また、穀類の精製過程で90%以上が落ちてしまうといわれるビタミンB3(ナイアシン)については、シカゴの研究グループが、65歳以上の痴呆の徴候のない815人の食生活とその後4年間を調べ、ナイアシン摂取量をみたところ、最も多くナイアシンを摂取している(1日22mg) グループは最も少ないグループ(13mg未満)に比べ、アルツハイマー病に罹る危険性が79%低いことが分かったと報告している(Gerontological Society of America会合)。

魚食で鬱を払拭、タフな頭脳に

戦国の武将だけでなく、競争社会の真っ只中にいる現代人は単に優秀なだけでなく強靭な精神力をもたらすタフな頭脳が要求される。
魚油に含まれるω-3系脂肪酸と呼ばれるDHA(ドコサヘキサエン酸)やEPA(エイコサペンタエン酸)は神経系統に働きかけることが知られており、鬱病などの精神性疾患の改善に有効性を示すことがこれまでに報告されている。

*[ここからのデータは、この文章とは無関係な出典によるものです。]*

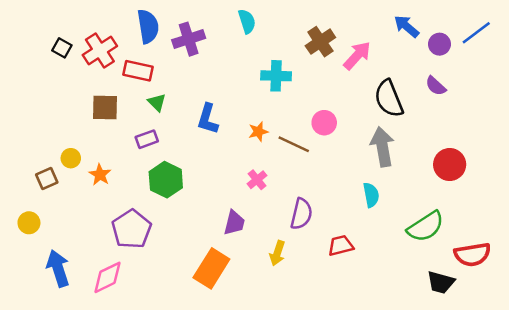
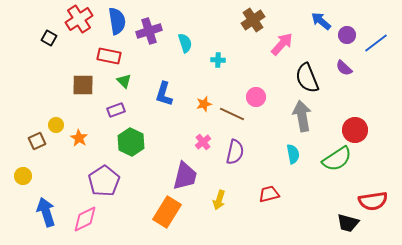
cyan semicircle: (247, 21) -> (185, 43), moved
blue line: (476, 33) -> (376, 43), moved
brown cross: (320, 42) -> (253, 20), moved
red cross: (100, 50) -> (79, 19), moved
cyan cross: (276, 76) -> (218, 60), size x0.6
purple semicircle: (301, 214) -> (235, 152), moved
purple trapezoid: (234, 223) -> (185, 176), size x1.4
green semicircle: (426, 227) -> (337, 159), moved

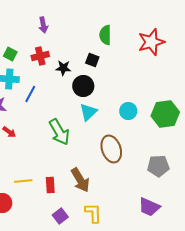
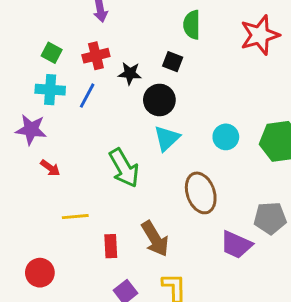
blue line: (30, 94) -> (87, 96), moved
yellow line: (23, 181) -> (75, 217), moved
purple trapezoid: (149, 207) -> (236, 245), moved

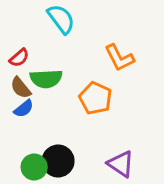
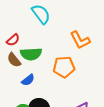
orange pentagon: (95, 98) -> (64, 67), turned -30
blue semicircle: (24, 109) -> (28, 80), moved

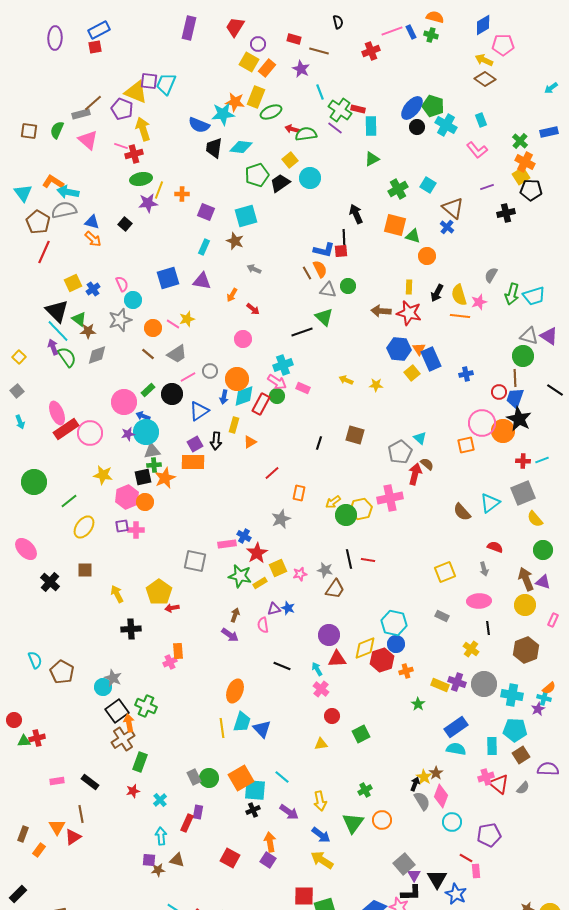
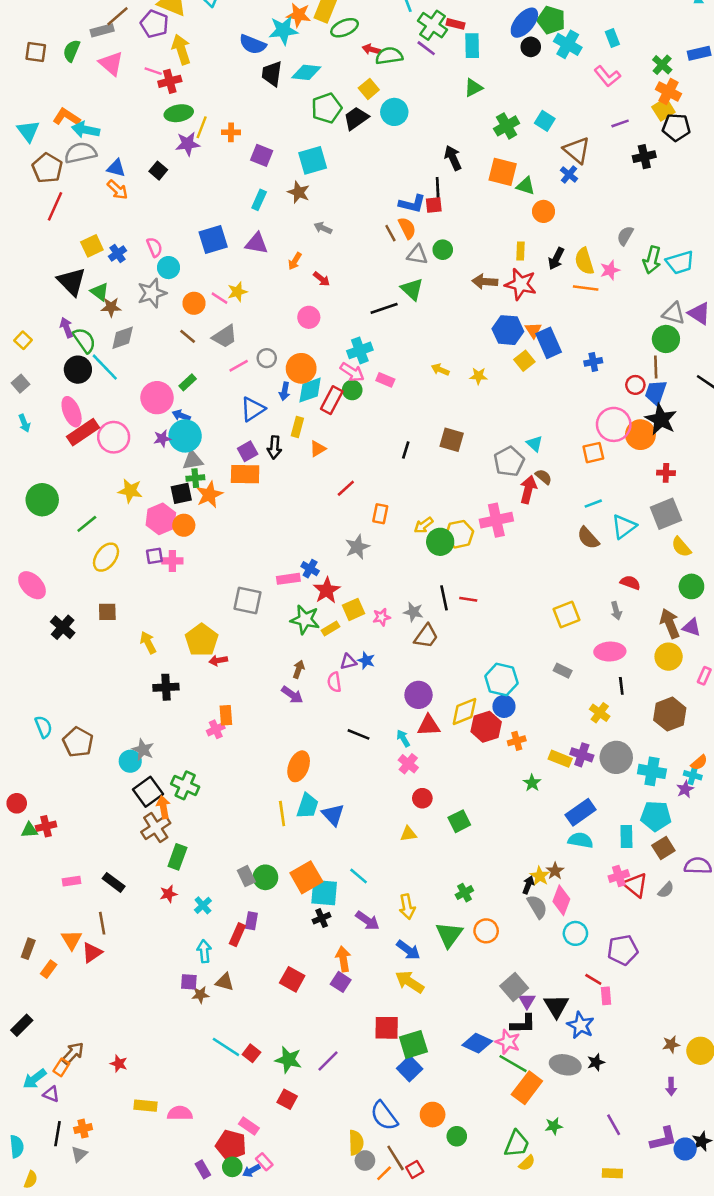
cyan line: (58, 331) -> (105, 367), moved
black circle: (172, 394) -> (78, 370), moved
cyan line: (542, 460) -> (593, 504), moved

また、ω-3系脂肪酸の脳機能低下の防止作用についても報告されている。
オランダの研究グループが、45歳から70歳の1,613人が参加した研究データを 分析。5年間にわたって被験者の記憶力、認識の柔軟性などを調べたところ、 魚介類などに含まれるω-3系脂肪酸は、全体的な認識機能低下を約20%防ぐ ことが分かったという報告もある(Neurology'04/1月号)。
さらに、高齢者の増加とともに懸念されるアルツハイマー症についても、 タフツ大学の研究グループが、平均年齢75歳でFramingham Heart Studyの一部に参加中の1137人の血中脂肪酸濃度を測定したところ、週に 3回魚を食べると、アルツハイマー症のリスクが半減することがわかったと報告している(American Heart Association)。

大豆、知力・気力・体力作りの総仕上げのパーフェクトフード

そして、知力、気力、体力作りの総仕上げが大豆といえよう。9種類の必須アミノ酸、ビタミンE、サポニン、イソフラボンを豊富に含む他、コリン(神経伝達物質のアセチルコリンを合成)など、脳機能の活性に欠かせない栄養成分も他の食品に比べ抜きん出ている。

日本人はこうした大豆を味噌や醤油、豆腐や納豆などさまざまに加工し伝統的に食してきた。とくに納豆に関して、整腸、ダイエット、血栓症、骨粗しょう症、更年期障害、抗菌・殺菌(0-157など)、肝機能障害、糖尿病、がん、など多様な有用性が報告、パーフェクトフードとして世界的にもその機能性が高く評価されている。